For my first foray into home dyeing, I went with a color depositing conditioner that will wash out. No stripping or bleach involved; and no damage risk. I decided to use their pastel pink on my highlighted medium brown hair, knowing that the pink would show up mostly as a rose gold tone on my blonde highlights.
To start, we did a test strip, let it sit 15 minutes, and then rinsed it out. I could have cried out of glee seeing those first strands turn pink. There was definitely no turning back now; I quickly sectioned my hair off, applied the tinted conditioner with my hands using the gloves included in the kit (you can also use kitchen gloves), and rinsed that out after 15 minutes as well. I can’t remember the last time I was this excited to blow dry my hair and see its new color revealed… Maybe in 2003, the year of the platinum allover highlight when I was tiny, tan, and up for anything?
All I can say is wow — dyeing my hair pink as a mom in quarantine was probably the best decision I’ve made in ages.
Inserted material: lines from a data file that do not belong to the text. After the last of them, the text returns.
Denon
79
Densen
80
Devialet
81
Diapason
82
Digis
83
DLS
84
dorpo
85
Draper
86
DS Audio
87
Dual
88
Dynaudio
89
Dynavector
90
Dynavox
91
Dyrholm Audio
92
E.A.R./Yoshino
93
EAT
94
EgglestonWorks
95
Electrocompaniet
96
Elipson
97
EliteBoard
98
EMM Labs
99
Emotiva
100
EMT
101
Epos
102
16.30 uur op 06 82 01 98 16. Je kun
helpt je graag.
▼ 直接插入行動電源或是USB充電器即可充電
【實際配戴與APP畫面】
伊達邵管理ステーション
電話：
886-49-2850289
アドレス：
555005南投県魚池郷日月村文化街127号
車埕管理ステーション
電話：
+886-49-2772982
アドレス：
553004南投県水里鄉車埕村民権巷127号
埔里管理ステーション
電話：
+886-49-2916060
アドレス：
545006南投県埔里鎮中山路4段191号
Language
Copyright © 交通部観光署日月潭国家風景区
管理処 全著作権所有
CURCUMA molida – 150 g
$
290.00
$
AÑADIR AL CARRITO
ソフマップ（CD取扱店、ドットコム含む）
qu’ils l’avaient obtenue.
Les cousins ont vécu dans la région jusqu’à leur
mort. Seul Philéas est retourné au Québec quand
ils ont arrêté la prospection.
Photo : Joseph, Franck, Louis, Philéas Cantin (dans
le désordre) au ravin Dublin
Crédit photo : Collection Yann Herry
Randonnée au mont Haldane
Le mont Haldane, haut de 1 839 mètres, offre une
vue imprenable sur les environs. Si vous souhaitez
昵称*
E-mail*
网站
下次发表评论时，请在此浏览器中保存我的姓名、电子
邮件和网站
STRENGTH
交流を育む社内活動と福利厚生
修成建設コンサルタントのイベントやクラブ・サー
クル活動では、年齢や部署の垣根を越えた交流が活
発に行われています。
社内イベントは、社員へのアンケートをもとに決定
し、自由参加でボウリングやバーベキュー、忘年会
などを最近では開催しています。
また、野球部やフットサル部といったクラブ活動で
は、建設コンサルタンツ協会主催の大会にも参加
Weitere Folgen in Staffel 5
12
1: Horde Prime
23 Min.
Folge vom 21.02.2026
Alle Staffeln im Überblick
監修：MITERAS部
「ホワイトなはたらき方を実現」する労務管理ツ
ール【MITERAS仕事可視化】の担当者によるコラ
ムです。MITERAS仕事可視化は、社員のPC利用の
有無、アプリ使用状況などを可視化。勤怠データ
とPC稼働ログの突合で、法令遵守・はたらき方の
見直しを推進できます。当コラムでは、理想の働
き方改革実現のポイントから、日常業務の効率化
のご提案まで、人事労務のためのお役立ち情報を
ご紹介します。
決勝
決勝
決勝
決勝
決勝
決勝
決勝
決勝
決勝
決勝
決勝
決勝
The pink is perfect for me (but I might even try something bolder next time!) and it’s given me a new motivation to get out of bed, wash up, get dressed, and even put a little makeup on.
If you’re anything like me, this Covid crisis has caused all kinds of stress. Aside from the obvious, huge implications of a health scare like this and its associated death toll, stock market drops, and other devastating consequences, the fact is things aren’t exactly easy at home. We are incredibly lucky that my husband and I can still work at home and our children are here with us. I could count all day and not run out of things to be grateful for. But that doesn’t make being marooned at home with two needy, whiny, active young children who need to be comforted, fed, coddled, educated, and entertained all. day. long. any easier!
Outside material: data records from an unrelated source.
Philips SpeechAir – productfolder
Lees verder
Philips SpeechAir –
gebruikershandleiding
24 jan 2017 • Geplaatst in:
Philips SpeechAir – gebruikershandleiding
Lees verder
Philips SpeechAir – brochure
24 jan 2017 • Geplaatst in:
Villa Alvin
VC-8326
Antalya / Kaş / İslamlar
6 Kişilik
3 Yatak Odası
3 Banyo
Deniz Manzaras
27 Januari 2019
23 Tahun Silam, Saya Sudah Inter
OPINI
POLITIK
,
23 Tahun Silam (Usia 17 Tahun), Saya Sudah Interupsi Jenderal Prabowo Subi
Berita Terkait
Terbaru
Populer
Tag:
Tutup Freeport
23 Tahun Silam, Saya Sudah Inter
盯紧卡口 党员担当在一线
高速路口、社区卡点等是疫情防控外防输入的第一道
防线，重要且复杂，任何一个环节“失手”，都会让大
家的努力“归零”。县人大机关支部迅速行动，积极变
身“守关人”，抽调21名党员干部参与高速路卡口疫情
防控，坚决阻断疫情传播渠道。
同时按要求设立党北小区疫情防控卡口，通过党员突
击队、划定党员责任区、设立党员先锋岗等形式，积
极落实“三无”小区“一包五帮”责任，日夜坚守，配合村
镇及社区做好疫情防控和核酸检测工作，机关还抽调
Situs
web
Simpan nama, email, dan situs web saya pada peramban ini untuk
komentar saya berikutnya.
I needed a little something to lift my spirits from the inside out. Something that’s just for me in a time when I don’t have the gym, or my girls’ nights out, or even much time to read a good book between all the endless housework and schoolwork for the kids. I always had all these plausible worries about pulling the trigger on this concept; being stuck at home for the time being made me realize that every single one of them stemmed from a fear of what other people would think, or how other people need or want me to look.
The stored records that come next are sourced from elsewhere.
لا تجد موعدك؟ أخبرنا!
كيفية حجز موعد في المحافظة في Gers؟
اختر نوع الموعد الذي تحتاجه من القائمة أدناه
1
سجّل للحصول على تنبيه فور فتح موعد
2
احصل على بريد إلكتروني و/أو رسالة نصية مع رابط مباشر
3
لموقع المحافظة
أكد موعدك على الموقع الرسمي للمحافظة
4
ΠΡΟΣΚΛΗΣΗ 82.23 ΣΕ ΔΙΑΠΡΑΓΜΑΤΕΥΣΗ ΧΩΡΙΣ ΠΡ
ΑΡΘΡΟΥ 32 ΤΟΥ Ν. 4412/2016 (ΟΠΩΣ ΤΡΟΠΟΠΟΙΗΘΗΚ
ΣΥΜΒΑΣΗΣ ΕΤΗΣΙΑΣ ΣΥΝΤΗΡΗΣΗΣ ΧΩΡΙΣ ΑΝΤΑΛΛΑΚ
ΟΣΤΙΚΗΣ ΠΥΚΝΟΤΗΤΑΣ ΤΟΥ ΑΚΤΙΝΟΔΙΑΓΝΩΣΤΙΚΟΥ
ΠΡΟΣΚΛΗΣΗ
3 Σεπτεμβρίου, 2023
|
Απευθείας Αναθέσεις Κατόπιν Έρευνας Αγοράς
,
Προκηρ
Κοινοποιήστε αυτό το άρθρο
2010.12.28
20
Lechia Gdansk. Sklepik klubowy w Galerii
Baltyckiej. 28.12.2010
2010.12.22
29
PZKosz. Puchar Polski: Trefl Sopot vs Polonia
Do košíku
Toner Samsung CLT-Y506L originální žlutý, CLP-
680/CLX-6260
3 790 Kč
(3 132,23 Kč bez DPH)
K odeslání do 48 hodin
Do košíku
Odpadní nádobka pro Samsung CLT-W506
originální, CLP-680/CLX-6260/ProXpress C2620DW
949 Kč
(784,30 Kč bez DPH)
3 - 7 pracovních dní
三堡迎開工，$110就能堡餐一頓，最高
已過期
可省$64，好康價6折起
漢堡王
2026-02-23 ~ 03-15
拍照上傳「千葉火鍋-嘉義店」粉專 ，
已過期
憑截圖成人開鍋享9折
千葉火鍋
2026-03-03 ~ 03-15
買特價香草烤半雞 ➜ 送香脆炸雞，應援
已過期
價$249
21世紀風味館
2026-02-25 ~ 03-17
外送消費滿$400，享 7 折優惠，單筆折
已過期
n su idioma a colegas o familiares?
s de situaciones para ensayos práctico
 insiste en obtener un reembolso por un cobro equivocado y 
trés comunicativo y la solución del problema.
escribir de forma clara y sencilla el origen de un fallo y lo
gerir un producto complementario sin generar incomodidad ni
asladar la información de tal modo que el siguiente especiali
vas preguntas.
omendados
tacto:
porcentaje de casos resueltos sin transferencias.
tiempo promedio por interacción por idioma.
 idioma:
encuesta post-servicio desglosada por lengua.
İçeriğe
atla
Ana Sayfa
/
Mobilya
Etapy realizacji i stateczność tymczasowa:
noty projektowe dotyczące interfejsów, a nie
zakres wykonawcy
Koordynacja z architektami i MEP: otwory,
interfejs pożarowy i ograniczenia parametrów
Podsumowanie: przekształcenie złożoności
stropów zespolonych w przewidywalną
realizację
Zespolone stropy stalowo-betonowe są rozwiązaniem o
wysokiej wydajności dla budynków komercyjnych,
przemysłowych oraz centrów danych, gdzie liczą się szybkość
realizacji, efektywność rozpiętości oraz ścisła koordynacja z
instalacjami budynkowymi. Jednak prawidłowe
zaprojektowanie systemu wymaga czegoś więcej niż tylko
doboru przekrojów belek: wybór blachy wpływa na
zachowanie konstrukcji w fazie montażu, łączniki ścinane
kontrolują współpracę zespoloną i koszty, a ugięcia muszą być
It doesn’t hurt that my hair looks so good, even sweatpants are starting to feel cuter. And my husband is actually loving the pink! I might not have lash extensions or SNS nails with tips, little black dresses or pretty shoes for the time being. But at least I’ll have one thing going for me when we all reemerge into the light at the end of this tunnel: the unicorn hair I should’ve tried years ago.
The day after I dyed my hair pink, I started blowing it out again, dusted off my yoga mat and cracked open a fresh journal. I used to think I would feel childish and ridiculous if I went for it and dyed my hair pink in my 30’s, but honoring this one silly, scary thing I’ve always dreamed about for myself feels actually quite mature. Like something that people who truly take care of themselves do — a gift to me from myself. If there’s one thing I’m taking with me out of this quarantine period, it’s the strength to do a little more of that back in the real world. Now I know I deserve it.